The drugs "probably work through a constellation of small effects at lots and lots of sites," he contends.

"I don't agree," says Harrison. "There may be hundreds of proteins that the anesthetic interacts with ... but that doesn't mean all those targets are important or relevant."

At the moment, many anesthesia investigators suspect that inhaled anesthetics such as halothane and isoflurane work through GABA-A receptors plus a few other targets. In contrast, the evidence indicates that xenon, nitrons oxide, and cydopropane don't affect either type of GABA receptor but do interact with glutamate receptors and several other nerve cell-surface proteins.

"It's clear that anesthesia is a complex state," says Evers. "It's also clear that not all the drugs act the same way." That realization, he adds, is one of the biggest advances the anesthesia field has made.

The next steps for anesthesia researchers, says Harrison, are to create many different knockin strains of mice, each with a mutation in a different potential target molecule or subunit, and to test whether the animals are sensitive to various inhaled anesthetics. Harrison has already joined forces with Gregg Homanics of the University of Pittsburgh School of Medicine to do just that. Last fall at the annual Society for Neuroscience meeting in New Orleans, they reported that mutating the alpha subunit of the GABA-A receptor makes mice somewhat less sensitive to isoflurane and enflurane, but has no effect on the animals' susceptibility to halothane.
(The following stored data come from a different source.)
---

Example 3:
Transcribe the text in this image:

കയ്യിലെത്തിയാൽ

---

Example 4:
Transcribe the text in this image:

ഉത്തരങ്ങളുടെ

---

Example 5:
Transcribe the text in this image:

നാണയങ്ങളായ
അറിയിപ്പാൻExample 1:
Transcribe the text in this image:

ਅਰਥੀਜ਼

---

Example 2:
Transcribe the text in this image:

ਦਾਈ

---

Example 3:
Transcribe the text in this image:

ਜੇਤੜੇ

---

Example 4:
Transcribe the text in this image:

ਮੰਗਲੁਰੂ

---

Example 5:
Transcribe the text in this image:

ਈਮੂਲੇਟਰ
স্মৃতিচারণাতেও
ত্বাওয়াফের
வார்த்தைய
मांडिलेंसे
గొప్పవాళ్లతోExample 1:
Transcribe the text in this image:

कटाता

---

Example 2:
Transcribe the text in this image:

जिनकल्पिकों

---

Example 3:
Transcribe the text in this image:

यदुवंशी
Since it may be that no single mutation can make a mouse completely insensitive to any inhaled anesthetic, the researchers will likely have to crossbreed the various knockins to combine target mutations in one animal that can then be tested. "It's going to take a lot of time and work," says Homanics.
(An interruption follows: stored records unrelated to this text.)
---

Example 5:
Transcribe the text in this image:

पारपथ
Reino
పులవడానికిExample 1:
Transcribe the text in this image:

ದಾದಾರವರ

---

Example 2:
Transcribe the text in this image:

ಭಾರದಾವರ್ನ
While anesthesiologists are relatively happy with the drug arsenal they currently have, a clear understanding of how anesthetics work could lead to improved ones, says Sonner. The anesthesiologist also speculates that learning how the drugs put people into a reversible coma may provide insight into consciousness and other aspects of the mind.

"I wonder if we will find out Something profound about the way the nervous system is designed," says Sonner.